Thursday November 29, 4:30 PM | Research 1 Room 301

Astroinformatics and Petascale Mining of Large Astronomy Sky Survey Databases

I will describe the new data-intensive research paradigm that astronomy and astrophysics is now entering. This is described within the context of the largest data-producing astronomy project in the coming decade – the LSST (Large Synoptic Survey Telescope). The enormous data output, database contents, knowledge discovery, and community science expected from this project will impose massive data challenges on the astronomical research community. One of these challenge areas is the rapid machine learning, data mining, and classification of all novel astronomical events from each 3-gigapixel (6-GB) image obtained every 20 seconds throughout every night for the project duration of 10 years. LSST will produce 100,000 such events each and every night. I will describe the status of the LSST project, as well as GMU's past, present, and potential future participation in the project.
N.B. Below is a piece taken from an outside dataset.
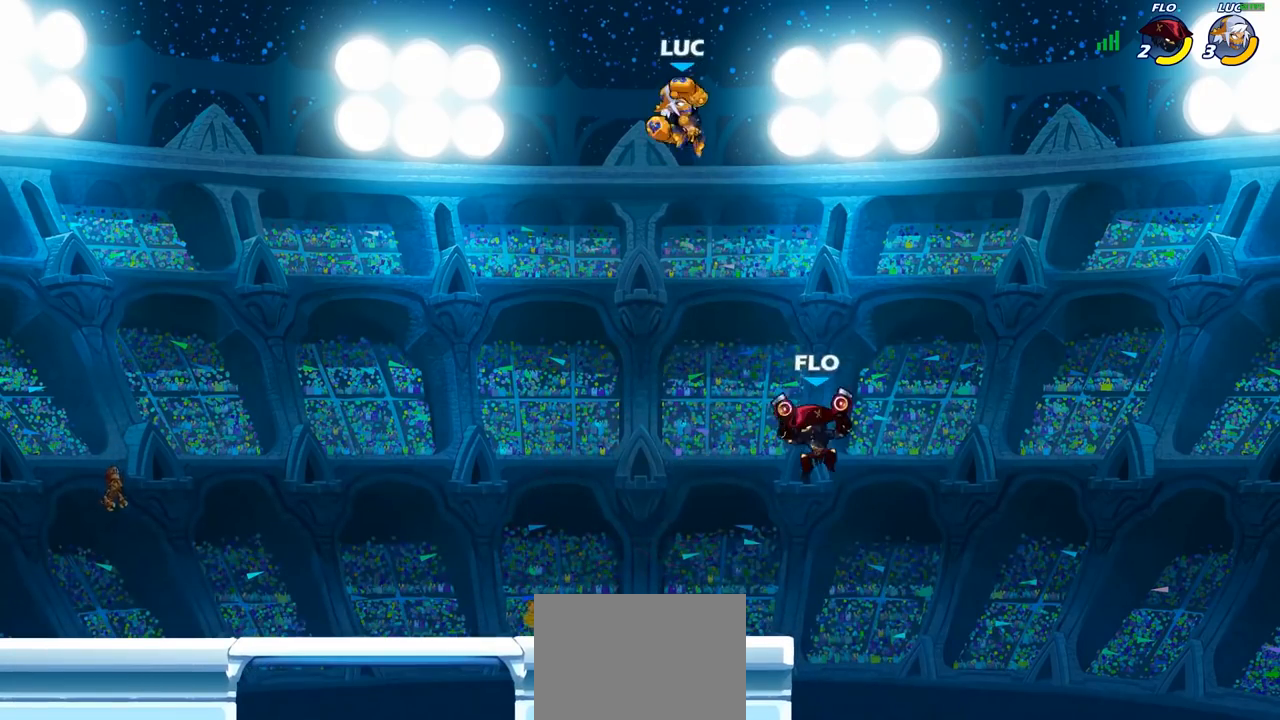
{"buttons": [], "left_stick": "down-left", "right_stick": "center", "events": [[50, "left_stick", "up-left"], [133, "left_stick", "down-left"]]}
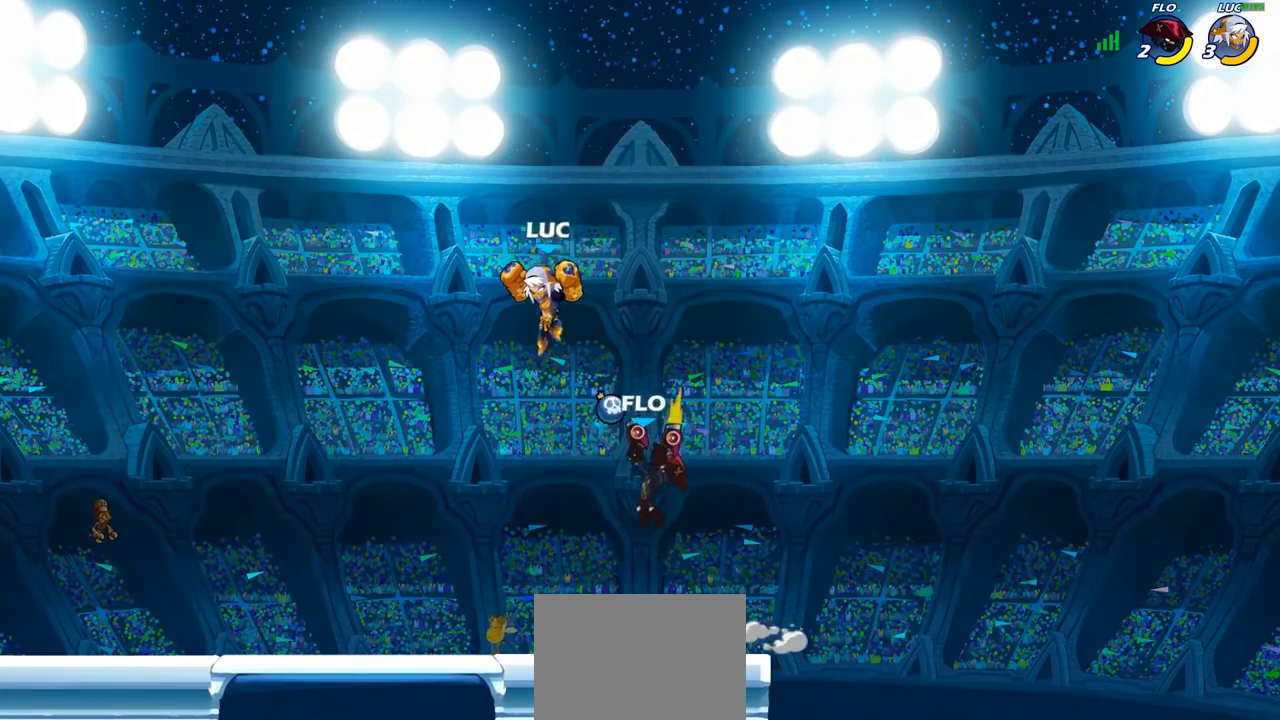
{"buttons": [], "left_stick": "right", "right_stick": "center", "events": [[133, "R2", "down"], [183, "left_stick", "center"], [267, "left_stick", "right"], [333, "R2", "up"]]}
This interdisciplinary research program encompasses astronomical research, machine learning (data mining) research, XLDB (extremely large database) research, scientific visualization research, computational science research, science education research, and one more area of research, in addition to public outreach on a grand scale. What is that "one more area of research"? It is Astroinformatics. I will introduce the emerging research discipline of Astroinformatics and how this data-intensive scientific approach to astronomical research and education can help to address the massive petascale data challenges that are before us.